I think our season has gone pretty well. We’re learning stuff every time. We’re getting better every time. Everybody at the race team and [in the] partnerships have made me feel extremely welcome. Collectively we’re all working hard to expand my program…I love my team. I feel they’re 100 percent behind me and I trust them that when we’re in a situation where I need them to, they will absolutely deliver.
FanSided: You’ve been with Schmidt Peterson Motorsports in some respect for several years, so how is it to be with this organization again for the 2018 season?
JH: It’s been a great year. I think Robert [Wickens]’s been a great addition to the driver lineup. He pushes James [Hinchcliffe] and they’re extremely good friends even away from the track. They made some changes to the engineering room, which seem to have really picked up the program.

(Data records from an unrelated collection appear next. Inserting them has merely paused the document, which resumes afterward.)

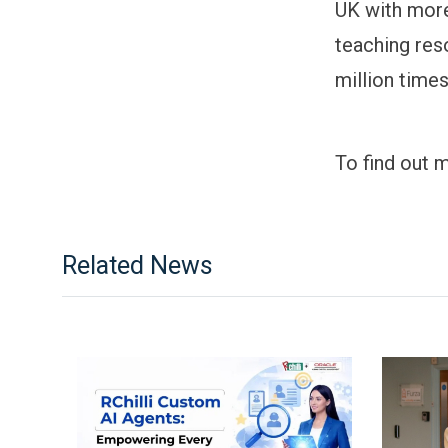
UK with mor
teaching res
million time
To find out 
Related News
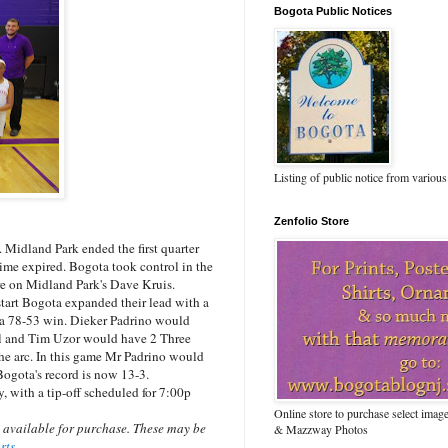
Bogota Public Notices
Listing of public notice from various
Zenfolio Store
idland Park ended the first quarter
time expired. Bogota took control in the
re on Midland Park's Dave Kruis.
start Bogota expanded their lead with a
 a 78-53 win. Dieker Padrino would
ll and Tim Uzor would have 2 Three
he arc. In this game Mr Padrino would
Bogota's record is now 13-3.
with a tip-off scheduled for 7:00p
Online store to purchase select ima
 available for purchase. These may be
& Mazzway Photos
orts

I’ve been with Schmidt Peterson since 2014. This is a place that feels like my home. I know all the guys. Some of the guys are in the shop and don’t come to the races; they are working hard all the time. And then the guys that come to the track, you see how hard they work … I’m very happy for the guys involved and obviously happy we’re part of the team. learning and trying to take as much out of it as we can.
FanSided: How vital was your experience in Indy Lights to your Verizon IndyCar Series career?

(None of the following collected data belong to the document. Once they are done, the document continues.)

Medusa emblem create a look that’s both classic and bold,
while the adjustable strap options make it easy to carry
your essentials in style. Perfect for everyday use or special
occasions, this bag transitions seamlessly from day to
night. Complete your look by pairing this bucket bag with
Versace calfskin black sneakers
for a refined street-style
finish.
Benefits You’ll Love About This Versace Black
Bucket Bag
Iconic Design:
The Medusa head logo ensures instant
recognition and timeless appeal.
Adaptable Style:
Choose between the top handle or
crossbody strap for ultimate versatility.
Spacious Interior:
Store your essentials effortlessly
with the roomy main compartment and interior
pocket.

JH: Coming from Europe,mI thought it was extremely important. I’d never done any oval racing, so that was a whole new thing for me to learn. Robert Wickens is a rookie [in IndyCar], but he’s 29. He’s a rookie with a huge amount of experience. The way he’s adapted has been absolutely incredible, but I think he’s adapted well because he’s got that experience. So for anybody around that age, I think you could jump into IndyCar without having done Indy Lights.
Some of the younger kids I don’t see the need to race into IndyCar. I think Indy Lights definitely made me more well rounded, helped me learn oval racing which was a big shock to the system, but we ran one at the [Indy] 500 this year and went okay. A lot of things I learned in Indy Lights, I applied in that race.
Honestly, I’m more than happy with the time I spent in Indy Lights and would recommend doing it to other people as well … The first time I got an IndyCar test was halfway through year two, and I felt like I did a really good job and executed well because I knew I was ready for it. I wasn’t hoping I was ready for it; I knew that I was.
FanSided: You raced in several European series before coming to IndyCar. How does the IndyCar experience compare to racing in Europe?
JH: I love it in America, just as a whole. I’ve been here for nearly five years. I love living here, I love racing here. I don’t know why, but I was always somewhat drawn to the States. I just wanted to be here, so any opportunity that came up, I said yeah. I haven’t really turned back since.
It feels pure. If anyone watches Formula 1 at the moment, it’s a little bit boring. You’ve got your few top teams. You couldn’t predict the winner of an IndyCar race. If you can predict it, you should be doing something better than predicting IndyCar winners.
People have really embraced me here. I feel like an honorary Hoosier right now. I live in Indianapolis; I have no interest in going back to Europe full-time and racing. Of course I miss my family, but the more time I spend over in America, the more I enjoy it. I hope this American dream isn’t over; it hasn’t stopped yet.